If you're reading files from a filesystem, I think the overhead is multithreading should be negligible, but that just means it's going to be equivalent to single-threaded. Or maybe a bit better, as you've observed, if the OS can cache the contents of the file and copy them from memory rather than reading form the disk.

The fact that tokio is asynchronous already means you're not waiting on each IO operation to complete before you start the next one, even with only one executor thread. You don't need multiple threads to have an asynchronous runtime do multiple IO operations at the same time; that's what it's designed to do even with one thread.

The only time you're going to have scaling like you describe, 1/4 the time with 4 threads, is if you're doing CPU-bound work which tokio can't put into the background. And even then, that's not what tokio is designed for - it's designed for IO. So, I think the point of using 4 threads is mostly to eliminate a bottleneck if you happen to be doing a small amount of CPU-bound work. In the ideal situation, you're never going to see a 1/4 time speedup. You already do all the IO operations simultaneously when using 1 thread, using 4 threads is just so that you still have some left in case one gets temporarily stuck doing CPU work.

1 Like

I would like to summary by an example : make an assumption that

  1. IO device can complete 1000 ios per second
  2. tokio can poll 2000 ios per second

in this configuration , there is no need for multi thread ( because the poll capacity > IO capacity), if we change the IO device capacity to 3000 ios per second , this time , poll capacity < IO capacity , add one poll thread will help , and add one more will not help. This might be a rule to choose between single thread and multi thread.

I think in most situations it's more like tokio can poll 2,000,000 io ops per second. I do not know the exact number, but I know for a typical desktop or laptop is many, many orders of magnitude greater than the device's IO capabilities. If all you are doing is interacting with true async IO, I can almost certainly guarantee you will never need multiple threads. This may be different if you are on, say, a low-power CPU with a router's high-speed network ports, maybe? but even then I am not sure multiple threads would help.

Multiple threads help only if you also do some light CPU-bound work, like calculating hashes or some small calculations, or allocating large objects, in amidst the IO-bound work. Then, multiple threads will let you continue to do IO while there's one or more threads handling CPU-bound overhead. If you only had one thread, you could respond to much more IO than your device can handle, surely, but any CPU-bound overhead would block all IO-ops while it was happening. Multiple threads avoid this.
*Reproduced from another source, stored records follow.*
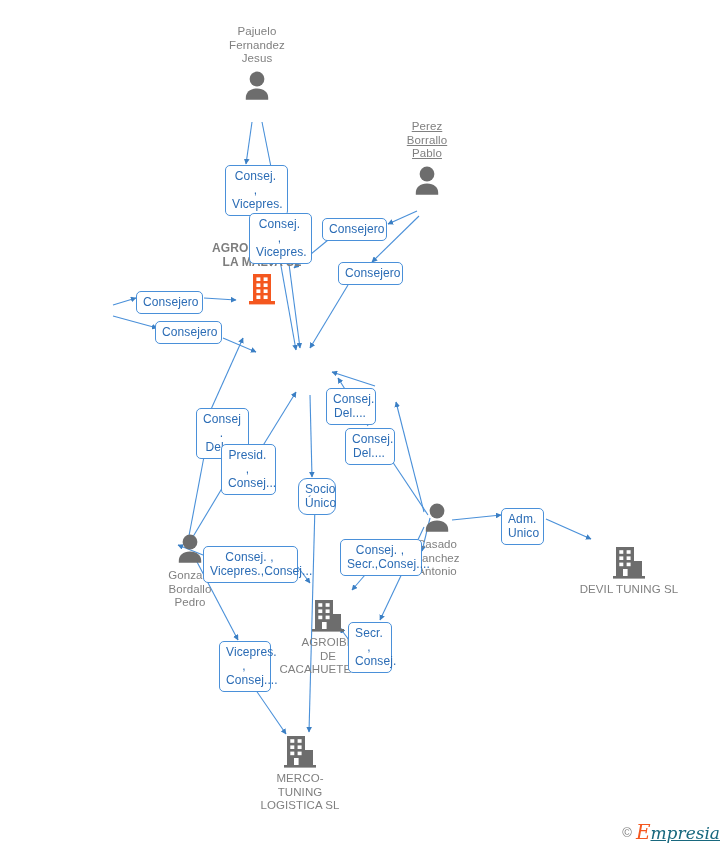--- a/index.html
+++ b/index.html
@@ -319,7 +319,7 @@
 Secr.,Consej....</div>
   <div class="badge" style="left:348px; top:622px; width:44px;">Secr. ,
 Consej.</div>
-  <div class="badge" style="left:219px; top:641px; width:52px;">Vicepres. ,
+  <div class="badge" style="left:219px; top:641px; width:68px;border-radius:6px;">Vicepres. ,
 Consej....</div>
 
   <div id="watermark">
That's also likely where the speedup of multiple threads help when many threads read the same file: that file is cached by the OS, so the workload becomes a task of copying memory rather than reading from an IO device, and copying memory is CPU-bound rather than IO-bound.

This topic was automatically closed 90 days after the last reply. We invite you to open a new topic if you have further questions or comments.